SEH: Size Estimate Hedging for Single-Server Queues
Maryam Akbari-Moghaddam, Douglas G. Down

TL;DR
This paper introduces SEH, a heuristic for single-server queue scheduling that improves performance when processing times are estimated rather than known exactly, by dynamically adjusting job priorities based on estimation accuracy.
Contribution
The paper proposes Size Estimate Hedging (SEH), a novel heuristic that enhances SRPT scheduling under uncertain processing time estimates.
Findings
SEH performs well with realistic estimation errors.
Numerical results show improved scheduling performance.
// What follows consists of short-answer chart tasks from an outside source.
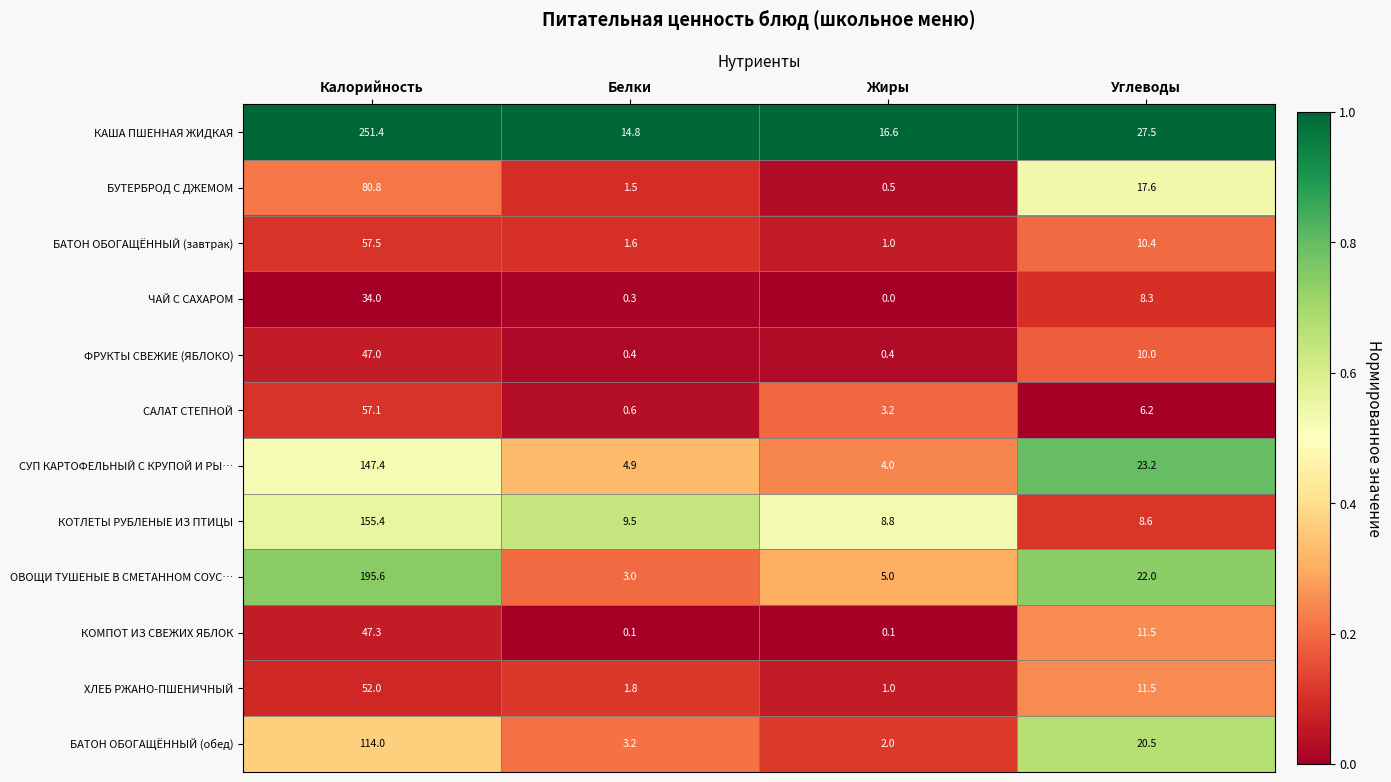

Rank the series at Калорийность from highest to lowest value.

КАША ПШЕННАЯ ЖИДКАЯ, ОВОЩИ ТУШЕНЫЕ В СМЕТАННОМ СОУС…, КОТЛЕТЫ РУБЛЕНЫЕ ИЗ ПТИЦЫ, СУП КАРТОФЕЛЬНЫЙ С КРУПОЙ И РЫ…, БАТОН ОБОГАЩЁННЫЙ (обед), БУТЕРБРОД С ДЖЕМОМ, БАТОН ОБОГАЩЁННЫЙ (завтрак), САЛАТ СТЕПНОЙ, ХЛЕБ РЖАНО-ПШЕНИЧНЫЙ, КОМПОТ ИЗ СВЕЖИХ ЯБЛОК, ФРУКТЫ СВЕЖИЕ (ЯБЛОКО), ЧАЙ С САХАРОМ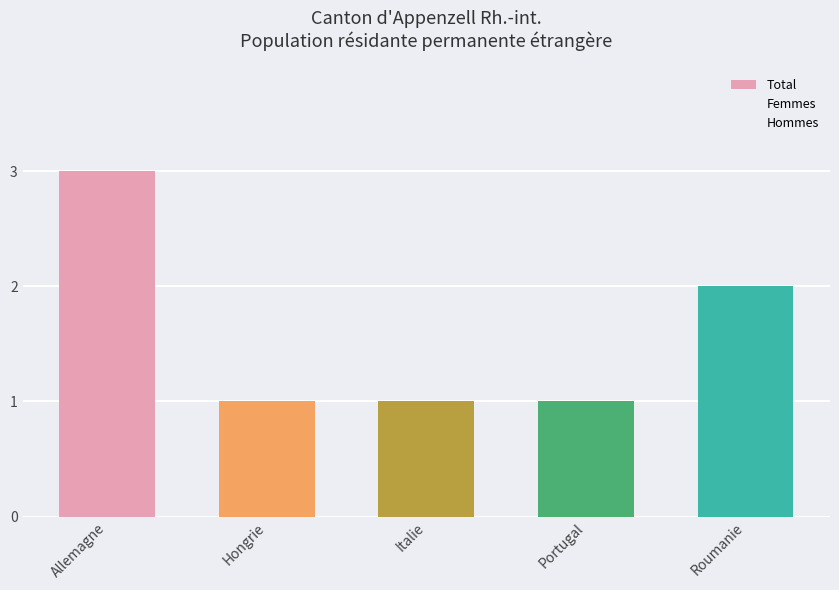

Does the chart contain any negative values?

No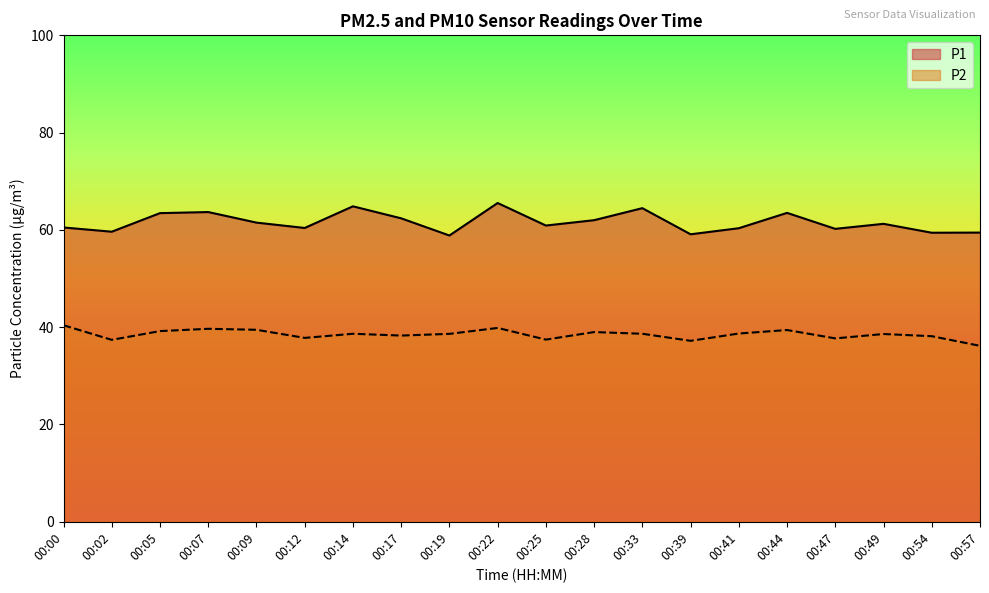

Where does the P2 series first go above 38?

00:00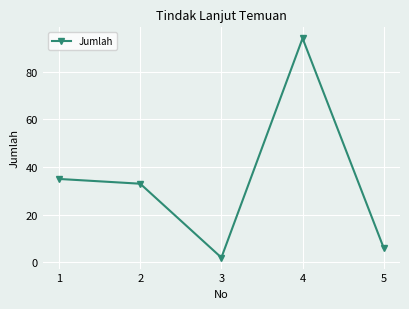

List the labels in order of value, smallest first.

3, 5, 2, 1, 4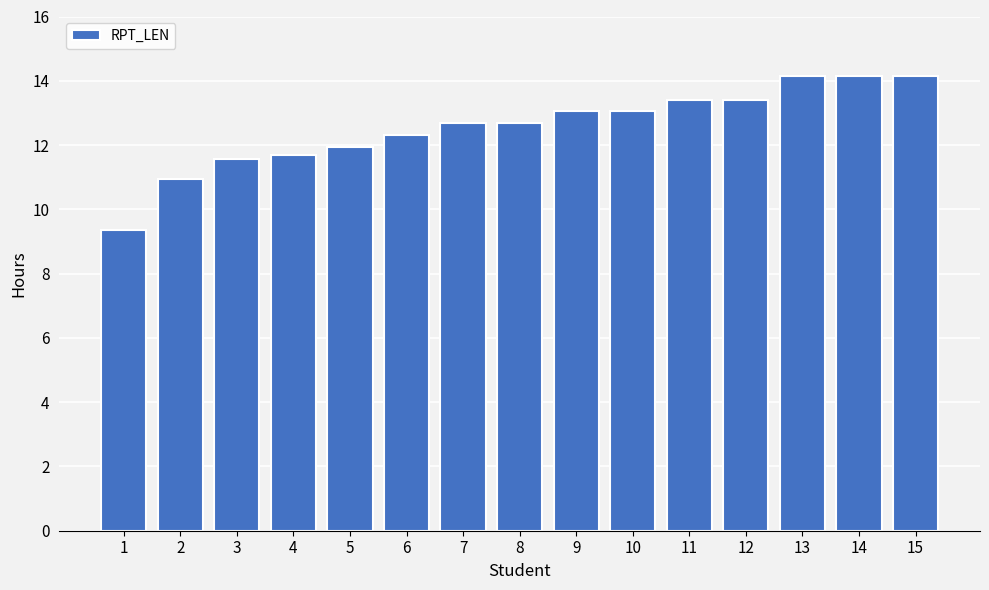

At which category does the chart reach its minimum across all series?

1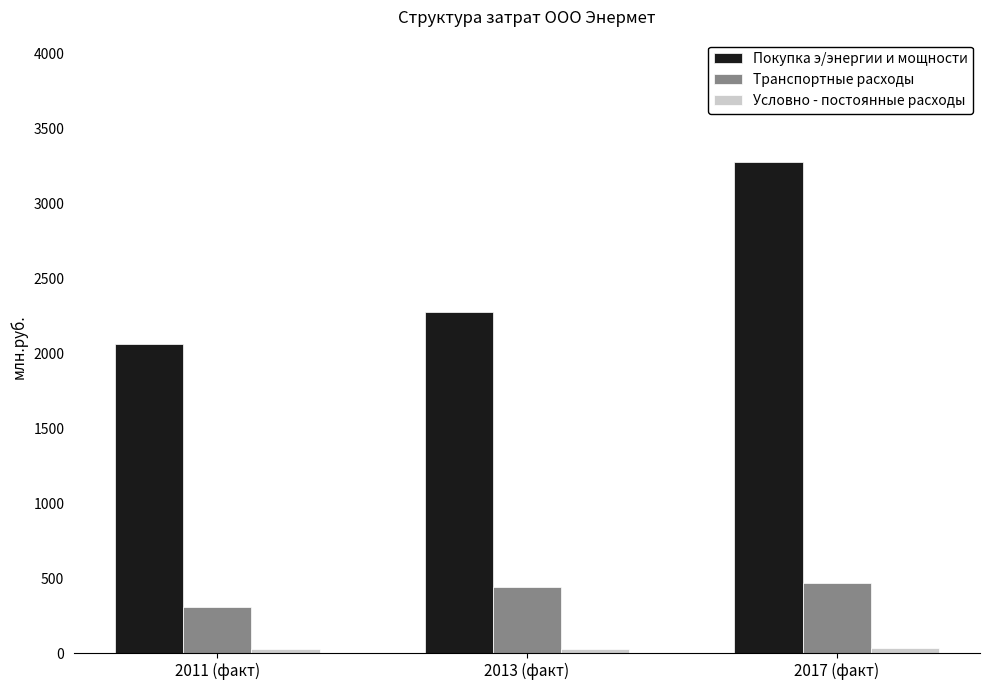

Rank the categories by Покупка э/энергии и мощности value from highest to lowest.

2017 (факт), 2013 (факт), 2011 (факт)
SEH adapts priorities dynamically based on estimation confidence.
Abstract
For a single server system, Shortest Remaining Processing Time (SRPT) is an optimal size-based policy. In this paper, we discuss scheduling a single-server system when exact information about the jobs' processing times is not available. When the SRPT policy uses estimated processing times, the underestimation of large jobs can significantly degrade performance. We propose a simple heuristic, Size Estimate Hedging (SEH), that only uses estimated processing times for scheduling decisions. A job's priority is increased dynamically according to an SRPT rule until it is determined that it is underestimated, at which time the priority is frozen. Numerical results suggest that SEH has desirable performance for estimation error variance that is consistent with what is seen in practice.